Тем временем печка уже окончательно остыла, и Любка начала замерзать. Не спасал от холода даже накинутый ею на плечи старый затертый пуховый платок, который дед называл бабушкиной шалью. Да и голод снова стал одолевать.

«Деда, вставай! Тюрю будешь? А за хлебом пойдешь? Есть хочется…» – она потрясла старика за плечо, похлопала его по щеке. Щека была холодной и какой-то странной на ощупь, не такой, как обычно.

«Ну раз ты не будешь, я немножко поем».

Любка похлебала еще тюрю из миски, но не доела, оставила на самом дне немного. А потом залезла под одеяло и, прижавшись к деду, задремала.

Хлопнула входная дверь. «Эй, чего в темноте сидите?» – крикнула тетка Катерина. А потом вдруг растерянно прошептала: «И в доме почему не топлено?» Она зажгла лампу и подошла к печи. Потрясла сначала Любашку – та зашевелилась, открыла глаза. Потом Катерина дотронулась до деда и, быстро подхватив на руки племянницу, сняла ее с печи.

«Деда не просыпается, – пояснила ей Любка и добавила: – Я тюрю тебе оставила, не ругайся, тетя Катя».

В этот момент в дверь настойчиво постучали, и тут же, не дожидаясь ответа от хозяев, в избу ввалилась почтальонша – соседка Нюрка.

«Катька, радость какая! Вот счастье-то! Мужик твой нашелся, живой, письмо тебе прислал!»

Тетка Катерина выхватила из Нюркиных рук треугольный конверт, развернула его, пробежала глазами по бумаге раз, другой, третий… А потом обняла Любку и зарыдала. Закоченевшая Любка изо всех сил прижималась к Катерине, пытаясь согреться, и все спрашивала, отчего же та плачет. Тетка ничего не отвечала, а только крепче обнимала Любку.
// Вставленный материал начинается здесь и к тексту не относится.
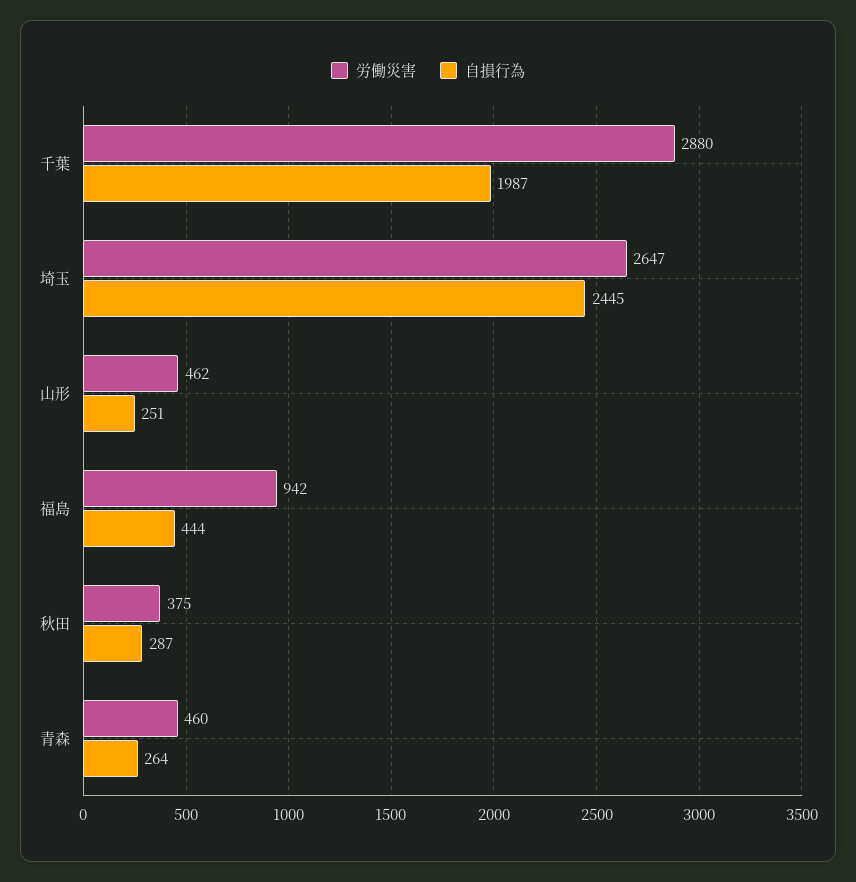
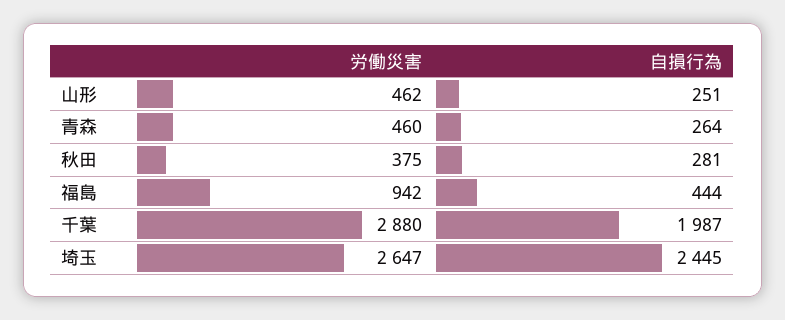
  {
    "労働災害": {
      "千葉": 2880,
      "埼玉": 2647,
      "山形": 462,
      "福島": 942,
      "秋田": 375,
      "青森": 460
    },
    "自損行為": {
      "千葉": 1987,
      "埼玉": 2445,
      "山形": 251,
      "福島": 444,
-     "秋田": 287,
+     "秋田": 281,
      "青森": 264
    }
  }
Солнечный зайчик сорок пятого[1]

Голова двенадцатилетней Нинки была лысой, как коленка. Худющей спиной Нинка старательно вжималась в стенку и отчаянно тянула тонкую цыплячью шею по направлению к окну. Будь ее воля, она бы слилась с этой холодной, влажно-липкой стеной, лишь бы никто из мальчишек, пинающих во дворе мяч, не заприметил в оконном проеме ее отливающей синевой головы. И только веснушчатый, вечно шмыгающий нос отражался в давно немытом стекле, выдавая Нинку.

Середина марта. Рановато вроде для футбола. Но местные пацаны еще утром расчистили от начинающего темнеть снега площадку и радостно гоняли по ней самодельный мяч, скрученный из старого тряпья. Игроки покрикивали друг на друга, свистели, время от времени завязывали отваливающиеся от мяча тряпочные жгуты – и снова пинали это жалкое подобие спортивного снаряда, не отрывая от него азартных глаз. И только один из пацанов – Генка, Нинкин сосед по парте – то и дело украдкой посматривал на окна старого барака. Нинка ловила его взгляд, вздрагивала – и еще сильнее вжималась спиной в стенку.

В школе Нинка не была уже несколько месяцев.

«Уж больно жалостливая ты, доча, – выговаривала ей мать, по вечерам втирая в кожу дочкиной головы вонючую мазь. – Всех кошек в округе обласкала, вот зараза к тебе и прилипла. Ох, лишай стригущий проклятущий, черт бы его побрал!»

Да только мазь исхудавшей за четыре военных года Нинке помогала плохо. Лишай разъедал кожу головы и Нинка сидела дома «на карантине», изнывая от скуки, отчаяния и приступов малярии. Время от времени она ощупывала холодной ладошкой облысевшую голову: не проклюнулись ли вдруг волосы, и пыталась разглядеть себя в замызганном окне (но только тогда, когда двор был пуст). Зеркала в доме не было, и Нинка не могла лицезреть себя «во всей красе».

Зеркало, занавески с окна, немногочисленные книжки и игрушки мать продала и обменяла на продукты еще в первую военную зиму, когда один за другим от холода, недоедания и болезней стали чахнуть Нинкины младшие братишки и сестренки. Как ни билась мать, а сделать ничего не смогла. Схоронила всех четверых малышей. Была Нинка старшенькая, а стала – единственная.